• _THE TASK_: Copy, from the material below, each line where "Hodgkin" shows up.

• _DATA TO USE_:
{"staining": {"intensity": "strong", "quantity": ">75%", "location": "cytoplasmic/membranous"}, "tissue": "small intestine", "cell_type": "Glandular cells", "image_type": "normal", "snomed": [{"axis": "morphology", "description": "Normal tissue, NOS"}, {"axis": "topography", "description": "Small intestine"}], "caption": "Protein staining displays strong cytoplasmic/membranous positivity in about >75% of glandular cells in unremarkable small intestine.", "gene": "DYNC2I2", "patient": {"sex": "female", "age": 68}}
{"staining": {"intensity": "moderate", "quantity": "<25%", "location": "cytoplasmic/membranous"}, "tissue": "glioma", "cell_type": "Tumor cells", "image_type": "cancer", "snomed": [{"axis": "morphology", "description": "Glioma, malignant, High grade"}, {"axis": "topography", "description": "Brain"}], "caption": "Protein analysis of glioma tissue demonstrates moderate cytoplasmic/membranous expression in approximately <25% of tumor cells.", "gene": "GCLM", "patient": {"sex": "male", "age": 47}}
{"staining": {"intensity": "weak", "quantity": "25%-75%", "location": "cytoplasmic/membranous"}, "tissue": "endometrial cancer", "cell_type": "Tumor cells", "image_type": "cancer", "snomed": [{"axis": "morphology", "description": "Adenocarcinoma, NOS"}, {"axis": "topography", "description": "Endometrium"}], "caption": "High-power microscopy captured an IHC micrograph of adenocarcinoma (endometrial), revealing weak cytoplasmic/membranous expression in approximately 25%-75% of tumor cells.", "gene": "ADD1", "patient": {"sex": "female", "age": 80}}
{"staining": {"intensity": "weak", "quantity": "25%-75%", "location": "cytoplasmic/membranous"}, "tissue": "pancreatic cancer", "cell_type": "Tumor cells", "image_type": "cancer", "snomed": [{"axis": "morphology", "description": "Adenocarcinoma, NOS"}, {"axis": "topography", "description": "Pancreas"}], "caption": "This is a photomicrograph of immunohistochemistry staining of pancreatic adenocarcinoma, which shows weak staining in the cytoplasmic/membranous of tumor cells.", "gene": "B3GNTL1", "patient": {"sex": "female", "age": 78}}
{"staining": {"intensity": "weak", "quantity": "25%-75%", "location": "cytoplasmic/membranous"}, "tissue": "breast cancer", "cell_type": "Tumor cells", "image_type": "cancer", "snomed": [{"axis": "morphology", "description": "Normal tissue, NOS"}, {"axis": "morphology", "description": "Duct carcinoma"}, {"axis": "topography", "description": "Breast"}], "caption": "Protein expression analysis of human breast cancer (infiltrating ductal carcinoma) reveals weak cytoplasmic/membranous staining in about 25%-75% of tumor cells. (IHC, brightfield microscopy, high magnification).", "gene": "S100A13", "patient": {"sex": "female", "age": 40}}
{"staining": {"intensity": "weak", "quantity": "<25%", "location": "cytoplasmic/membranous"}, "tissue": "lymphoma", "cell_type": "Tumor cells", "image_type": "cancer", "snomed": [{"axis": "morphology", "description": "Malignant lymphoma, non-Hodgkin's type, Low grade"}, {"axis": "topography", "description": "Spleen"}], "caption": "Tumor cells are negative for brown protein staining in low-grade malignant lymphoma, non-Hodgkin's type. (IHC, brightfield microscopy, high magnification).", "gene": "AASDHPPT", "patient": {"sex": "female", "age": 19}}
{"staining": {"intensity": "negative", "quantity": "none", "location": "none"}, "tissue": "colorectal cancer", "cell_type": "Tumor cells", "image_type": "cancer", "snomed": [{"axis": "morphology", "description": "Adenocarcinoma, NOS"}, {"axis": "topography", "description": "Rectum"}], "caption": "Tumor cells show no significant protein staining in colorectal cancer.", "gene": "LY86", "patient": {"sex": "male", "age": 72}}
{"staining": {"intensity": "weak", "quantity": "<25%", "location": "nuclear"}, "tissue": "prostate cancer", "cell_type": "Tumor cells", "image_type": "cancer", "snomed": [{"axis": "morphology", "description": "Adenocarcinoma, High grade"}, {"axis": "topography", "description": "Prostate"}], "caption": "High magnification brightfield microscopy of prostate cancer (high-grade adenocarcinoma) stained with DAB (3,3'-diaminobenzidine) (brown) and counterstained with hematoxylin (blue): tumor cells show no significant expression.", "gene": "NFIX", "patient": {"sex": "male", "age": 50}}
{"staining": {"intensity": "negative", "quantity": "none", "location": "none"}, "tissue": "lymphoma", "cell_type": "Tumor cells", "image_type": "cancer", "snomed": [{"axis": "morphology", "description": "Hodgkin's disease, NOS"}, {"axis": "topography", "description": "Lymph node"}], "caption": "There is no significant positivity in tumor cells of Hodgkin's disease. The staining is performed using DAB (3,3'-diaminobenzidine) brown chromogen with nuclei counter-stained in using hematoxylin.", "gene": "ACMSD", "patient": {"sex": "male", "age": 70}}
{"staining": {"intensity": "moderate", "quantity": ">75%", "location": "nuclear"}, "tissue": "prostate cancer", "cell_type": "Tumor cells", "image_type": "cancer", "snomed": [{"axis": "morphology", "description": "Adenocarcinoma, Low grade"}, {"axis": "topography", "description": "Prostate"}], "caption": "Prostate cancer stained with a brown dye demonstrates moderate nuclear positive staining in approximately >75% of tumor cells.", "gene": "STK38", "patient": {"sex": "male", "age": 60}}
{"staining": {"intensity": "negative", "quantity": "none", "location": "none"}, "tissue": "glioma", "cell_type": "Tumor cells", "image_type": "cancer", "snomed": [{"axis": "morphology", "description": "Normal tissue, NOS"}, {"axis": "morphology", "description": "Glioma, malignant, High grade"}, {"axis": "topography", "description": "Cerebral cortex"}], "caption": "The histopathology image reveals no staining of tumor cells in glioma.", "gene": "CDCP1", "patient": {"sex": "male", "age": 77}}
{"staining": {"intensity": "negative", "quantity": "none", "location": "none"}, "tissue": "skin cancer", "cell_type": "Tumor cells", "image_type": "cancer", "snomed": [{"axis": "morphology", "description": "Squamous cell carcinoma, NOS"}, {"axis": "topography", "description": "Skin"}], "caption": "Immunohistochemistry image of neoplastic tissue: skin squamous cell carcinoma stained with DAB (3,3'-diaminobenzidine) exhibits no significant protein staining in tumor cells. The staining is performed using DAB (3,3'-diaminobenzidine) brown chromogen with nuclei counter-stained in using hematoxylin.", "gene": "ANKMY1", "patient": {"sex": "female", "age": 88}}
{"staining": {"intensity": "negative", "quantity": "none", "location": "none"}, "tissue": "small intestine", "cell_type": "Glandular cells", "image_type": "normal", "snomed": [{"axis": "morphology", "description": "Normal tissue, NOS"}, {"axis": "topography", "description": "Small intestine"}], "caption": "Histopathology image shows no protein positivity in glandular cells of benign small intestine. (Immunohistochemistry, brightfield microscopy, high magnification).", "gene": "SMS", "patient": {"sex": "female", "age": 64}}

• _ANSWER TO THE PROBLEM_:
{"staining": {"intensity": "weak", "quantity": "<25%", "location": "cytoplasmic/membranous"}, "tissue": "lymphoma", "cell_type": "Tumor cells", "image_type": "cancer", "snomed": [{"axis": "morphology", "description": "Malignant lymphoma, non-Hodgkin's type, Low grade"}, {"axis": "topography", "description": "Spleen"}], "caption": "Tumor cells are negative for brown protein staining in low-grade malignant lymphoma, non-Hodgkin's type. (IHC, brightfield microscopy, high magnification).", "gene": "AASDHPPT", "patient": {"sex": "female", "age": 19}}
{"staining": {"intensity": "negative", "quantity": "none", "location": "none"}, "tissue": "lymphoma", "cell_type": "Tumor cells", "image_type": "cancer", "snomed": [{"axis": "morphology", "description": "Hodgkin's disease, NOS"}, {"axis": "topography", "description": "Lymph node"}], "caption": "There is no significant positivity in tumor cells of Hodgkin's disease. The staining is performed using DAB (3,3'-diaminobenzidine) brown chromogen with nuclei counter-stained in using hematoxylin.", "gene": "ACMSD", "patient": {"sex": "male", "age": 70}}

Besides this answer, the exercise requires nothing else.